Enjoy Food

The Secret to Cooking More & Spending Less with Ali Slagle

Haley Paskalides  |  February 19, 2025

Ali Slagle says it’s time to ban frantic grocery runs for specialty ingredients once and for all, here’s how you can do it.

Have you ever found yourself frantically running to the grocery store because you’re missing that ONE ingredient you desperately need for a recipe you’re making; maybe thyme, bay leaves, buttermilk, only to use it once and then watch as it slowly melts in the back of your fridge? You’re not alone. With grocery prices soaring, getting the most out of your food budget has never been more important. 

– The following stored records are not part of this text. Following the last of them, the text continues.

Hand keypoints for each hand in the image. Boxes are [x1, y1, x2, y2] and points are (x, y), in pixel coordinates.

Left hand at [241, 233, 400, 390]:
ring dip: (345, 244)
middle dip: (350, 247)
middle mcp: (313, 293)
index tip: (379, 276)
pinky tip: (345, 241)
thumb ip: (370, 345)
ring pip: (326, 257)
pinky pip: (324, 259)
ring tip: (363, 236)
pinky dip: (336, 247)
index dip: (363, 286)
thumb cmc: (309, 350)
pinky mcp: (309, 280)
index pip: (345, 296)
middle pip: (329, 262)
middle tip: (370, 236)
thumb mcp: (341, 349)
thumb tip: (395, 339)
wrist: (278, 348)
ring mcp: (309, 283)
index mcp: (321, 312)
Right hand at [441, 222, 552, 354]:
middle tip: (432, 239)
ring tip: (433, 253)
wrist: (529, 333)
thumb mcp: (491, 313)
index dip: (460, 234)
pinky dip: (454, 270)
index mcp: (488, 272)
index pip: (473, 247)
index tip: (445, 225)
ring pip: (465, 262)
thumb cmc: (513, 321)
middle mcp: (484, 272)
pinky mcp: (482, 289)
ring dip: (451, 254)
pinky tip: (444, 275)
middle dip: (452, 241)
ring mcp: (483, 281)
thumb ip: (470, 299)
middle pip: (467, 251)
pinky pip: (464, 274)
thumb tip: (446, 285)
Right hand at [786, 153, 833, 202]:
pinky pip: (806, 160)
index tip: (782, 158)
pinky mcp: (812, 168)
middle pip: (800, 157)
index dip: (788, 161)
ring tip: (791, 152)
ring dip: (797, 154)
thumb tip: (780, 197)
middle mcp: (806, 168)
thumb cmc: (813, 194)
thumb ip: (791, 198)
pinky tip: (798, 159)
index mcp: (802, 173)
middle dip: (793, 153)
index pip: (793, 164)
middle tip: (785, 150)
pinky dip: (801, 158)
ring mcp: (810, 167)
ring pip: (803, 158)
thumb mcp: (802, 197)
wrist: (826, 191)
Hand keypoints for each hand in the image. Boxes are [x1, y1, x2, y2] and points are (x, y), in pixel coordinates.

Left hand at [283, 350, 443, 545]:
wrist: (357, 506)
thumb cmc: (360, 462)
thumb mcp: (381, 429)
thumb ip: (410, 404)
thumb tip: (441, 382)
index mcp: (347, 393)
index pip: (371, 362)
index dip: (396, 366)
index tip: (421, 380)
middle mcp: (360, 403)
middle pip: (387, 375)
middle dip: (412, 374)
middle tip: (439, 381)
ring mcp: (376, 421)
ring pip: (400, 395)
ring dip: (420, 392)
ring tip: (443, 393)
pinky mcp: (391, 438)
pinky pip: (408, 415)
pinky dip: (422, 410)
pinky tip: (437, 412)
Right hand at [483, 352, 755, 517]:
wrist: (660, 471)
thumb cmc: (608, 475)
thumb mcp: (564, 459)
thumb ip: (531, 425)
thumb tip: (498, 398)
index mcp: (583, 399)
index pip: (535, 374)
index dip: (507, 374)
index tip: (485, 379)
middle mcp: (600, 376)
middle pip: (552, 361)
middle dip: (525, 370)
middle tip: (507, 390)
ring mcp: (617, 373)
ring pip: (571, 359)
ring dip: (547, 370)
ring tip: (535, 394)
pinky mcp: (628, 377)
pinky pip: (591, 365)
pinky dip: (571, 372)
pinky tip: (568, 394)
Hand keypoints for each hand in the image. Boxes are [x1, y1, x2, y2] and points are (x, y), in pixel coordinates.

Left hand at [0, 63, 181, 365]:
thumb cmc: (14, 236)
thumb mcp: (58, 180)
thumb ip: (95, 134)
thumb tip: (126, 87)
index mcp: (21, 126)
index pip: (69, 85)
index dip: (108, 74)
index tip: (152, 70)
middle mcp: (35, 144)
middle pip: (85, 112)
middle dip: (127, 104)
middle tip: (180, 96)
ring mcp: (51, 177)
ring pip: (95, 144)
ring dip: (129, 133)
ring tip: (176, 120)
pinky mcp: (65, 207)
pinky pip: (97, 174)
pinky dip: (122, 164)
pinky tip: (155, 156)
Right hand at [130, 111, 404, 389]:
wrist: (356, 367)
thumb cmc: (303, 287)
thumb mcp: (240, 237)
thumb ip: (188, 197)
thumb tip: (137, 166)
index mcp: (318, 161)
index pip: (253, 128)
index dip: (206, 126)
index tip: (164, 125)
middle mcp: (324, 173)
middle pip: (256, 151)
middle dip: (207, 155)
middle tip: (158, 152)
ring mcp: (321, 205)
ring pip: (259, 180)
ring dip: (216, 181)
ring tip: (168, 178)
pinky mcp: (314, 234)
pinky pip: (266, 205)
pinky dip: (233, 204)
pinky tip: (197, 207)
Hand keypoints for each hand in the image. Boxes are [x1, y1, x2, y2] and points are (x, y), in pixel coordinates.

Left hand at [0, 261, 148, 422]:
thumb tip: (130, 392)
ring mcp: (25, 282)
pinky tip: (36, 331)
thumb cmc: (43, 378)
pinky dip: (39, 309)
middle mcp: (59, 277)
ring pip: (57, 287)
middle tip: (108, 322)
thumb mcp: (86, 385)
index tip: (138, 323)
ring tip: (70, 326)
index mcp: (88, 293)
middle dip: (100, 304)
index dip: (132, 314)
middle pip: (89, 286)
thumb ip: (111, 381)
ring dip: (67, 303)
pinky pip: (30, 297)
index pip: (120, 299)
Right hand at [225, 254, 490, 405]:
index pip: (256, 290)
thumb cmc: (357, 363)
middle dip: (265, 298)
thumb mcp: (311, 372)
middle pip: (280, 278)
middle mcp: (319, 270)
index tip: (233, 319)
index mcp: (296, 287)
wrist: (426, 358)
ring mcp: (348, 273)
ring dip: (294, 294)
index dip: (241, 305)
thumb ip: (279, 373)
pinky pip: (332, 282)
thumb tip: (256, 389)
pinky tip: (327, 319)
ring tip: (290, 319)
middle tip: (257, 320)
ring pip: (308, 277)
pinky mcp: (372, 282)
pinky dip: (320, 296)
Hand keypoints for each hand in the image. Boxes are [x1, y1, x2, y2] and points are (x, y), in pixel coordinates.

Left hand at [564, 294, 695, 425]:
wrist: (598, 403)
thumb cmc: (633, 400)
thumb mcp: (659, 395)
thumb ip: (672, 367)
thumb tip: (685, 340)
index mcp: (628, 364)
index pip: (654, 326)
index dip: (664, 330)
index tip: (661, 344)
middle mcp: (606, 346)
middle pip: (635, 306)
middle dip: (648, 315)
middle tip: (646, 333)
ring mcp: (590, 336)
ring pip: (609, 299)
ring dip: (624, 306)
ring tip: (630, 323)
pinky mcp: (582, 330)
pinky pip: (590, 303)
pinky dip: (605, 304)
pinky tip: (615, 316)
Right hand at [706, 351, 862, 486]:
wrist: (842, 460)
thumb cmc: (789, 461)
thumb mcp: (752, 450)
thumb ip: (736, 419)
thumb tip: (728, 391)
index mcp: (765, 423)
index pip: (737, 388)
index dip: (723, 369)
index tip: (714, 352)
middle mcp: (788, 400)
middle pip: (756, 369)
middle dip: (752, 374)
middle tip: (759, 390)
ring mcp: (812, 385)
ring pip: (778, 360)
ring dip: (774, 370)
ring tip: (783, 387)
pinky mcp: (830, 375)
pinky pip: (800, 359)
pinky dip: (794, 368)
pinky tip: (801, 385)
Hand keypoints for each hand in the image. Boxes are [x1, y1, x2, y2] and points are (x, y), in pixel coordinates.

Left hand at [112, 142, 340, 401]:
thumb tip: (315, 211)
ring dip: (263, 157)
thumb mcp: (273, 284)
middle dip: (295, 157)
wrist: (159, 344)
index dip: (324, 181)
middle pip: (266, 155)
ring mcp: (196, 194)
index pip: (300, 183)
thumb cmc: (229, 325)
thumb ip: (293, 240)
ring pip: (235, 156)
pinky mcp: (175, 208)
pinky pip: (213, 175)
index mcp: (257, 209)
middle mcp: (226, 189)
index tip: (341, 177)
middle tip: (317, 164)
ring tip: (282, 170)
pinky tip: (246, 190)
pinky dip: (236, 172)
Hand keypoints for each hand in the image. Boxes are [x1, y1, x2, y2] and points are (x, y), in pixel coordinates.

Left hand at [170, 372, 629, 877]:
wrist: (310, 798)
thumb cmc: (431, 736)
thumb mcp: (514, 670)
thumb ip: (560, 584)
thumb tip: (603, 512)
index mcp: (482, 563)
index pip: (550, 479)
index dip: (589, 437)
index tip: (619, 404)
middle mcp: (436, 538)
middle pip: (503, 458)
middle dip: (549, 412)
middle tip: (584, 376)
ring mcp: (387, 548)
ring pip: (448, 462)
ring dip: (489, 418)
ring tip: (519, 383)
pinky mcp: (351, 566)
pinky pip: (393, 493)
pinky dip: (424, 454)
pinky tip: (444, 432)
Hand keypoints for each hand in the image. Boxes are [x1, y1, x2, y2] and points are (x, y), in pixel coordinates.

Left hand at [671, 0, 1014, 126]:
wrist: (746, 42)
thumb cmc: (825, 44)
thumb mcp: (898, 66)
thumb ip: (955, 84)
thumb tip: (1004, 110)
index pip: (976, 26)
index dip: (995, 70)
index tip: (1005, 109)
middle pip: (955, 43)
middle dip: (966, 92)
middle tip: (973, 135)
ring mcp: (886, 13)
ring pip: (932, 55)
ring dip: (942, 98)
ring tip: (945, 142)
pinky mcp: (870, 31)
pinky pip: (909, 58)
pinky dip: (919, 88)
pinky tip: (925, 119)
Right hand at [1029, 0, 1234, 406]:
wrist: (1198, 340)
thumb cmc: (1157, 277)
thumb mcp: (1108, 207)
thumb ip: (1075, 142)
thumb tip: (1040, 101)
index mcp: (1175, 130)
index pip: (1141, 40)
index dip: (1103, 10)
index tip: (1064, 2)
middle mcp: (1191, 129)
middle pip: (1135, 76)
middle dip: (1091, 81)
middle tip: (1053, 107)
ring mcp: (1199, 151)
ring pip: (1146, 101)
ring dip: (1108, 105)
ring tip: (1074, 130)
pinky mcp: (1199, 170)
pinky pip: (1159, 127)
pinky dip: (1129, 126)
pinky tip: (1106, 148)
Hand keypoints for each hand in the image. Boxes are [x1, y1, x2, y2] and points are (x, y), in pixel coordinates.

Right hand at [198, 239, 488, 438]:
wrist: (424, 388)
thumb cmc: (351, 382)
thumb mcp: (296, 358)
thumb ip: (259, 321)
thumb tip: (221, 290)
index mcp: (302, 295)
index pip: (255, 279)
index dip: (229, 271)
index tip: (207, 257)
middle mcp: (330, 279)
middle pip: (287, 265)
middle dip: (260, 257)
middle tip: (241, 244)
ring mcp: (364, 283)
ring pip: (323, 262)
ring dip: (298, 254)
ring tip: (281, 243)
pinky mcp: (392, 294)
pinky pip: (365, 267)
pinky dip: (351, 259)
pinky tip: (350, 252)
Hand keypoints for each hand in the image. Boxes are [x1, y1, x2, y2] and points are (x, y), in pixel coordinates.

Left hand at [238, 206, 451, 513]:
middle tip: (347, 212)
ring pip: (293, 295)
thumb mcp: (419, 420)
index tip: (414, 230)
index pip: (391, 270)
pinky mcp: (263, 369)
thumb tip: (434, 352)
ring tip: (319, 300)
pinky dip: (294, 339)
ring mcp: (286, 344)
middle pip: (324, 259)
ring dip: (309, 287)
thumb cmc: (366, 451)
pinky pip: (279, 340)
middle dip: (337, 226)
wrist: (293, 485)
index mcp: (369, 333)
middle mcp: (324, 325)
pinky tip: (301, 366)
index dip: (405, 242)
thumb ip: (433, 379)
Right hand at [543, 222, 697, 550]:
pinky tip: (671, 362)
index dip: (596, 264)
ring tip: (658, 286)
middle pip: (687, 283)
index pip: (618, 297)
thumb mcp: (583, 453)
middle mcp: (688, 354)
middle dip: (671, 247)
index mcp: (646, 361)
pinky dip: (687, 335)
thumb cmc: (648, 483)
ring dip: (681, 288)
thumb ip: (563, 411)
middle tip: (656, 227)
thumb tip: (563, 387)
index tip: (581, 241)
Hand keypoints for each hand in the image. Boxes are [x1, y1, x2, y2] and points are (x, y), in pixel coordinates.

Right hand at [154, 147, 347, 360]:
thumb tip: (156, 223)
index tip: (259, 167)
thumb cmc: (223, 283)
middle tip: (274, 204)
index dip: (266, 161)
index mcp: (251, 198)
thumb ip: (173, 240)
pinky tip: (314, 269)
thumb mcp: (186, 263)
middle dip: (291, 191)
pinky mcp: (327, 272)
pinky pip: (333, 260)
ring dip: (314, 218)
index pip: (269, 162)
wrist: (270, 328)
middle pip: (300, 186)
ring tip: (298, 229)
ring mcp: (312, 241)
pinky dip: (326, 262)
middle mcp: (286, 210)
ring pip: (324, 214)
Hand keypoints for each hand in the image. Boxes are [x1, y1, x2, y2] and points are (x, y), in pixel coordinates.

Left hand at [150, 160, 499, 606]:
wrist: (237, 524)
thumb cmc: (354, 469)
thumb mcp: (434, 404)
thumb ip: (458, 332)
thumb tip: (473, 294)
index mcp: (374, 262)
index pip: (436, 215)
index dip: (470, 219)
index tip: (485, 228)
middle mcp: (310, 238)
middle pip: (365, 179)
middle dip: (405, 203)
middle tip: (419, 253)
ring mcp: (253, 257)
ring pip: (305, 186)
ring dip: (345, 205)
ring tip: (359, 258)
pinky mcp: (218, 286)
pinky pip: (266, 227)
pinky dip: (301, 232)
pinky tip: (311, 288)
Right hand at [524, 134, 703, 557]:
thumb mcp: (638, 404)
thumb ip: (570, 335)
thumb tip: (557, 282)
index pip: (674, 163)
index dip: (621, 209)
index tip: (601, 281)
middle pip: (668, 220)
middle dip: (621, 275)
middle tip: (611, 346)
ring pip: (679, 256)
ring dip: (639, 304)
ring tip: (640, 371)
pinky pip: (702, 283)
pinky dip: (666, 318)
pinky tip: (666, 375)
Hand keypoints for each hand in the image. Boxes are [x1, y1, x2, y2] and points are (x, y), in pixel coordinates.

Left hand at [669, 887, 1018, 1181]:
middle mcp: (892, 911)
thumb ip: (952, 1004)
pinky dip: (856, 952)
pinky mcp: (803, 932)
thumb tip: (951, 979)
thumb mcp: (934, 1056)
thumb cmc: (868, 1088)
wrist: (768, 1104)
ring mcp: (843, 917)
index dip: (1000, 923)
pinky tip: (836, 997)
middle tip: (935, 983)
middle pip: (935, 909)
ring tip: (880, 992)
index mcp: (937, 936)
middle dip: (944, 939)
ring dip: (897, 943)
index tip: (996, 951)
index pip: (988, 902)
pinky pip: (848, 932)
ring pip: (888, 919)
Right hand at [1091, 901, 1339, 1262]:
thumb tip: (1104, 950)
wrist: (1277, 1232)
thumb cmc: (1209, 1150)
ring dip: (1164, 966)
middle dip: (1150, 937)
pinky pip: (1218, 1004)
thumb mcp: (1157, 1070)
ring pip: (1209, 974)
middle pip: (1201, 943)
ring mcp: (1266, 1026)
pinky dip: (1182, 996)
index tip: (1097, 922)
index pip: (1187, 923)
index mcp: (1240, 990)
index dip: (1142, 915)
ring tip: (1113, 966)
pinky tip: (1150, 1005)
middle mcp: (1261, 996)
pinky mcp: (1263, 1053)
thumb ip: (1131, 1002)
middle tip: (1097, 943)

On this week’s episode of the HerMoney podcast, Jean Chatzky sat down with Ali Slage, the queen of fast and flexible recipes and “using fewer ingredients in more ways.” Ali shares her philosophy on keeping a “capsule kitchen” with just 40 key ingredients that can be used in endless combinations. 

The Secret to Cooking Smarter: Start with What You Have

Jean Chatzky: I realized a long time ago that the thing that I don’t like about cooking is deciding what’s for dinner. And so I don’t decide, my husband decides. Which other parts of the cooking process bother people the most, do you think?

Ali Slagle: I think you hit on a really big one, which is the “What am I going to make for dinner?” And I think if you go online, it can be really overwhelming. What I would recommend, and what I do, is I look in my fridge, and I see what is going to go bad first. It could be as simple as some dill that I should probably use, and start from there. So I’ll have some dill and then maybe I have a protein in the freezer that I could defrost. Then, I start to triangulate and see what will go bad the quickest and what I want to eat.

A “Capsule Kitchen” Can Make Cooking Easier

Jean Chatzky: The premise of your Substack, 40 Ingredients Forever, is, well, it’s right in the title. What are the few things that you think everybody must have in their kitchen at all times if they want to have a prayer of getting dinner on the table?

Ali Slagle: The true answer is I think you should start with the food you really want to eat. If there’s food in your house that you want to eat, you’re probably going to eat it. So for me, that’s chickpeas, pasta, eggs, garlic, lemon, and oil. I think I could live for a really long time with just those ingredients.

Ali Slagle: What might be helpful for people is to spend a couple of weeks writing down everything they’re eating and seeing what trends there are. Then, look around the pantry, and don’t continue to buy what you’re not using.

Ali Slagle’s Number One Hack To Save Money and Time

Jean Chatzky: We talk about food because when I look at people’s budgets to find the places where money is just flowing through their fingers, it’s pretty much always food. And even if it’s not just food, food is almost always on the list. Besides just cooking, what are your best ideas for saving money at the grocery store or saving money on our food budget in general?

Ali Slagle: Something I’ve been thinking about recently, which maybe isn’t a very clear way to save money on your food, is to share the responsibility of making dinner. By having people over for dinner some nights, and then being invited to other people’s houses for other nights. 

Ali Slagle: Where I live, we eat at other people’s houses two or three nights a week, and it’s not a dinner party. It’s just whatever people are cooking that night they invite a couple of people over, and then you don’t have to cook that night, you don’t have to do dishes that night, and you get to eat with other people. Breaking it up with your friends is a really nice way to make it enjoyable. It feels like such a pleasure to do, and it’s also just easier, so I don’t know why you wouldn’t do it.